::: Page text :::

Exercise
doesn’t have to mean endless hours of pain and boredom. In fact, it can be fun!
It’s your workout, so your job is to personalize it just as you would
your home décor or your wedding. Following are some forms of exercise that I
feel best promote beauty and satisfy the desire to have fun.
Dancing up a Storm
There are
so many kinds of dancing that one of them is sure to suit you. Belly dancing?
Irish dancing? Modern dance? Ballet? Jazz? Ballroom dancing has become increasingly
popular with my favorite TV show “Dancing with the Stars”! Wherever there’s
music, there’s dancing. Take your dancing up a notch and you’ll burn calories,
tone your muscles, improve your circulation, and boost your mood and energy level.
Dancing can increase your strength, endurance, and flexibility, plus it
relieves stress and lets you be creative. Dancing can be as convenient and
affordable as you want it to be. You can sign up for private ballroom dance
lessons (I take lessons with my husband, David) or just put on your favorite CD
and boogie.
You’ll
get cardiovascular benefits from dancing three times a week for 20 minutes. If
you goal is to lose weight, you’ll need to stay on your toes a little longer.
There are many different ways to dance your way to fitness, so to make it fun, pick
more than one.
Mindful Exercise: Yoga and Tai Chi
Over the
past 10 years, yoga and tai chi have established their own growing sector of
the fitness world called mindful exercise. These forms of
exercise are so wildly popular that they’re often on the daily schedules at
fitness centers. The reason so many women can be seen sporting their own yoga
mats and shoulder bags on any given Saturday is that these are exercises that
work your body while relaxing your mind.

::: Items :::

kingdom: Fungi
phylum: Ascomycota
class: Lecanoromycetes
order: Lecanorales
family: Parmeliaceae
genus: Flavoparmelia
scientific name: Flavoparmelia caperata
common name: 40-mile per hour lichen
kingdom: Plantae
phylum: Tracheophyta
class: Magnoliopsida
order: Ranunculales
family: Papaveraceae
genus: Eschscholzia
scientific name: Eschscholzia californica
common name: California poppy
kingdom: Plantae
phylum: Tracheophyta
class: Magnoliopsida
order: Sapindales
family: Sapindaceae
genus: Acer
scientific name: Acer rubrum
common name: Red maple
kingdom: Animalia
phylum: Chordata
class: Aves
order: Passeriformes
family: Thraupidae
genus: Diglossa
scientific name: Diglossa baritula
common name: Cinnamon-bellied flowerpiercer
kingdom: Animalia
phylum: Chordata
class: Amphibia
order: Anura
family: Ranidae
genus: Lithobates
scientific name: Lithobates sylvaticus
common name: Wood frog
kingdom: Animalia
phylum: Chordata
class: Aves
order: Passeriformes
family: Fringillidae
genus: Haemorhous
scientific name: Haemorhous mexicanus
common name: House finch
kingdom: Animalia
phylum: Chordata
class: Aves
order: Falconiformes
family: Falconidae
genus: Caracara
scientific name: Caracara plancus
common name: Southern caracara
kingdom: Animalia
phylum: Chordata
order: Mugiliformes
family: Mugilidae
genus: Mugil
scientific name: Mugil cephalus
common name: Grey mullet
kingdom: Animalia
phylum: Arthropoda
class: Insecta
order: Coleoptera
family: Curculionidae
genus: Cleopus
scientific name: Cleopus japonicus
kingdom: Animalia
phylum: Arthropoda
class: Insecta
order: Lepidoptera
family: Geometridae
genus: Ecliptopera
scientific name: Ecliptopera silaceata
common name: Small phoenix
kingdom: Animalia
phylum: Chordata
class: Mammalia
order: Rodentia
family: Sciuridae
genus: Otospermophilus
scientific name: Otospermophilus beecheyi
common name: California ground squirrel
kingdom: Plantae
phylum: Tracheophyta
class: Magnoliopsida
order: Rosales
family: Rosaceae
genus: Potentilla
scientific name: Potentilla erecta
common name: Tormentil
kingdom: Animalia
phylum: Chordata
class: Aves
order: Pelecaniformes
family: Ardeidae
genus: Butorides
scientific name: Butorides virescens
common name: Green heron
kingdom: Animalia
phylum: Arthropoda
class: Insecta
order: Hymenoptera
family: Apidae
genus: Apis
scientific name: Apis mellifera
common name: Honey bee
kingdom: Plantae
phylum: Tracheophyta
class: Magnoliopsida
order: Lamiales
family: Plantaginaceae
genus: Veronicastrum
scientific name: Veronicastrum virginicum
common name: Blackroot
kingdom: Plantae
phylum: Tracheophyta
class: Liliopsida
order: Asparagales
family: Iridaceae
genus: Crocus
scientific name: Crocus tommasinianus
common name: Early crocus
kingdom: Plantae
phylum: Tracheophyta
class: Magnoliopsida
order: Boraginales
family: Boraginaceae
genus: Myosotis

:::

Aim of the exercise — In the piece on fun forms of exercise, how often and for how long do you need to dance to get cardiovascular benefits?

Reply to the task — Three times a week for 20 minutes.